Advocates Push for Common Teaching Certificates for Moving Spouses

Military spouses who teach would find PCS moves less stressful under a proposal to make it easier to get certification in all states. Amy Newcomb/Army
Military spouses who teach would find PCS moves less stressful under a proposal to make it easier to get certification in all states. Amy Newcomb/Army

Military spouses who teach might find PCS moves less stressful if states participated in a common application for licensure, an education policy adviser for a Washington, D.C., think tank said Tuesday during a conference on credentialing transitioning military personnel and spouses.

Tamar Hiler of The Third Way said the group has been working with Republicans and Democrats to come up with legislation that would enable states to opt into such a system.

"We have 50 states, but there are over 600 different licensure tests that teachers are expected to take, depending on whatever state you're in," Hiler said.

Military spouses who teach often face career interruptions when they relocate because of permanent change-of-station moves.

"There is no way to have apples-to-apples" comparison now, Hiller said during a credentialing summit sponsored by The American Legion in Washington.

The Military Officers Association of America said last year that more than 50 percent of spouses who responded to a survey it conducted indicated being in a career field that required licensing or certification. Of the respondents, more than 72 percent said the certificate or license had to be renewed or reissued following a PCS move.

The No Child Left Behind law first signed into law by President George W. Bush in 2001 is coming up for reauthorization, and Hiler said Third Way has bipartisan support to draft a provision for what she calls an Interstate Teaching Application.

Hiler likened it to the common college application that college-bound high school graduates fill out, and which are recognized and used by universities and colleges across the country.

"We think there is room for something similar to that," Hiler said.

The proposal envisions participating states adopting licensure standards they all agree on. It would not be mandatory, she said, and the federal government's only role would be to fund and set up the infrastructure.

Emily Feistritzer, a career teacher and president of Teach-NOW, said states already are cooperating more when it comes to reciprocating on certification because there is a demand for teachers.

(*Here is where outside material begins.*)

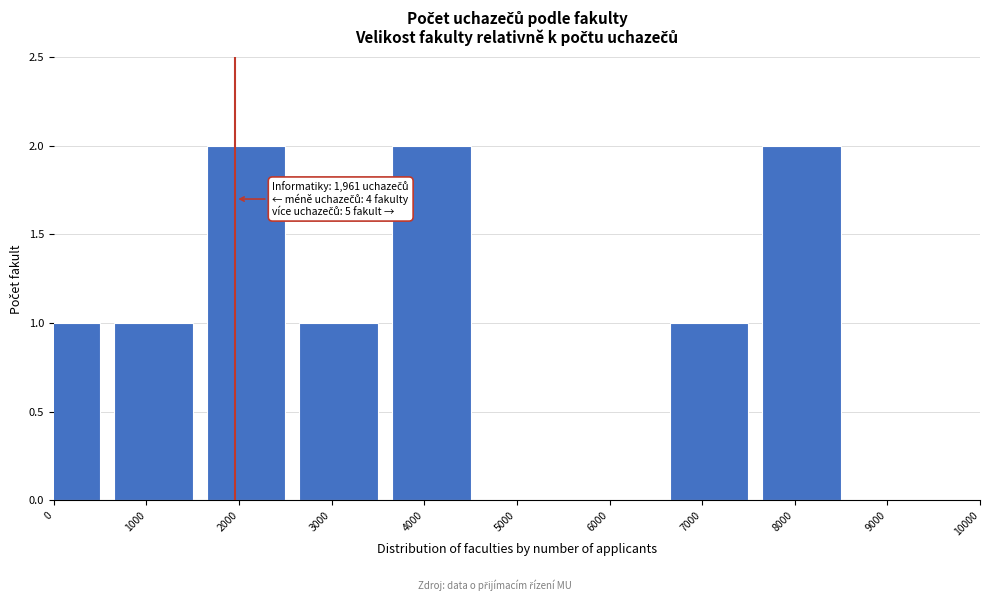

Reading left to right, what are all the values shown in this chart?

0=1	1000=1	2000=2	3000=1	4000=2	5000=0	6000=0	7000=1	8000=2	9000=0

"If you get a certificate for D.C., California will recognize it. And you don't have to test for it," she said. "In the last four to five years, the degree to which states are recognizing [what ] each other are doing, without actually doing the same thing, is astronomical."

Teach-NOW is an online teacher preparation program that also assists teachers or those who want to become teachers -- including service members and spouses -- to gain certification in any of the states.

The nine-month program is geared for people who already have a bachelor's degree, but the degree does not have to be in teaching or education. It's open to anyone, though service members and spouses get a discount, paying $5,000 instead of $6,000.

Arizona and the District of Columbia have accredited Teach-NOW as an approved licensure program, and Feistritzer said troops deployed to more than 30 countries are taking the program. These troops will first be licensed for the District, she said, "and then we [Teach-NOW] assume the responsibility for making sure that that D.C. certificate gets recognized" in the other states.